Variété « saumon européen »
Regardant hier soir « Cash investigation » je m’étonnais qu’Élise Lucet, ne ménageant pourtant pas ses efforts à courir comme elle le fait après patrons et ministres micro en main, consacre près de 30mn à s’offusquer qu’une grande entreprise comme Microsoft soit domiciliée en Irlande, pays où l’impôt sur les sociétés est de 8 à 12% alors qu’il est de plus de 30% en France et dans de nombreux autres pays d’Europe.

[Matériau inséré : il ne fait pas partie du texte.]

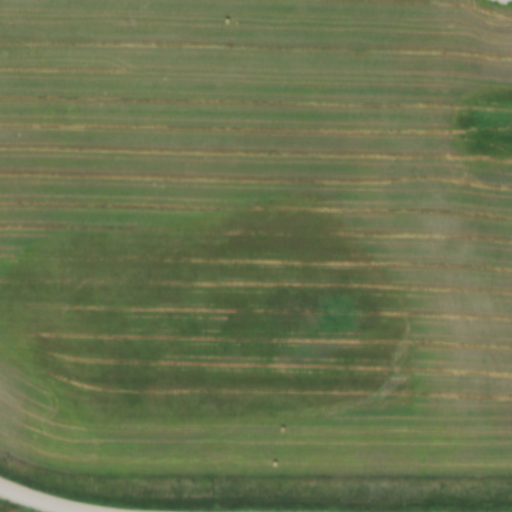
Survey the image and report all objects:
road: (37, 502)
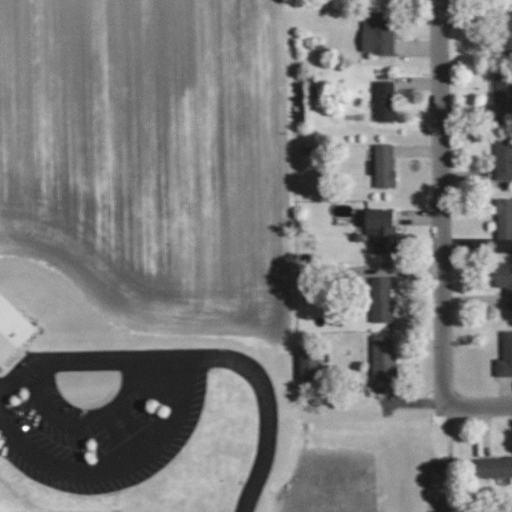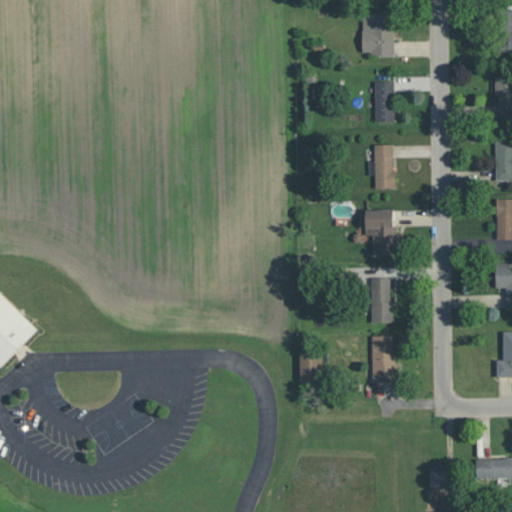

Il y a comme une sorte d’impuissance dans sa charge, car finalement, c’est l’organisation du système fiscal européen qui permet ce genre de scandale, les entreprises américaines ne font qu’exploiter les possibilités (et non pas les failles) qu’on leur laisse.
Il est facile pour Microsoft (mais aussi Apple, Google etc.) de rétorquer qu’il n’y a là qu’application du Droit européen.
En utilisant une grille de lecture « asselinienne » de l’Europe telle qu’elle fonctionne, voici comment on pourrait résumer les choses :
A la fin de la seconde guerre mondiale les vainqueurs se sont répartis le monde en zones d’influence. Chacun son pré carré. Les Américains ont rapidement entrepris d’organiser à leur profit la principale zone obtenue, l’Europe de l’Ouest. Tout en finançant la reconstruction, ils ont initié la construction Européenne, c’est à dire la création d’une zone économiquement unifiée, sous prétexte de paix et de « plus jamais la guerre », ils en ont petit à petit guidé le développement, créé les règles, influençant les goûts et habitudes de manière à pouvoir transformer cette zone peuplée et riche en un vivier de près de 500 millions de consommateurs captifs.
La Commission européenne a petit à petit oeuvré à remplacer la complexité des lois nationales par un ensemble de règles uniques facilitant grandement la gestion de ce territoire (de l’extérieur). Tout cela prend du temps, il faut composer avec les susceptibilités nationales, on tombe en chemin sur des grognons comme De Gaulle, beaucoup d’efforts et de patience donc, beaucoup de « soft power », acheter ou mettre dans sa poche tout ce qui agit sur l’opinion, on y arrive.
Pourquoi diable, si la construction européenne est faite pour le profit de peuples européens, y avoir ménagé des paradis fiscaux comme l’Irlande, le Luxembourg ?
La réponse bien évidemment, c’est de permettre aux multinationales principalement américaines de venir ramasser en Europe de juteux profits, sans payer d’impôts.
Explication trop simple ? Mais pourquoi sinon cette impuissance des instances européennes à résoudre ce problème basique de concurrence déloyale identifié depuis longtemps ? Comment comprendre sinon ces incohérences inacceptables dans le plan de construction de l’Union européenne ?
Dans cette vision de l’Europe, inutile de pousser des cris d’orfraie à l’approche du TTIP ou du CETA : nous assistons juste au parachèvement de 50 années de travail, la transformation de l’Europe de l’ouest en une vaste zone de profit pour les entreprises nord-américaines. Le terrain préparé, les règles harmonisées, les droits de douane supprimés, le grand tablier du viaduc transatlantique jaillissant de la brume peut venir se poser en douceur sur les piliers arasés des anciens pays d’Europe, réduits à de simples provinces.
Sauf mouvement populaire de rejet massif et concerté, ces accords seront validés d’une manière ou d’une autre parce qu’ils sont l’aboutissement d’un long processus de transformation, qu’ils sont voulus par les élites, et que de toute façon les peuples n’ont aucunement leur mot à dire. Il faut juste préserver un semblant de démocratie, les media s’y emploient activement.
Nous pouvons désormais nous considérer comme un grand élevage de saumons, variété « saumon européen ».
Elise Lucet gagnerait du temps à aller poser ses questions à la Commission européenne plutôt qu’aux chargés de communication de Microsoft.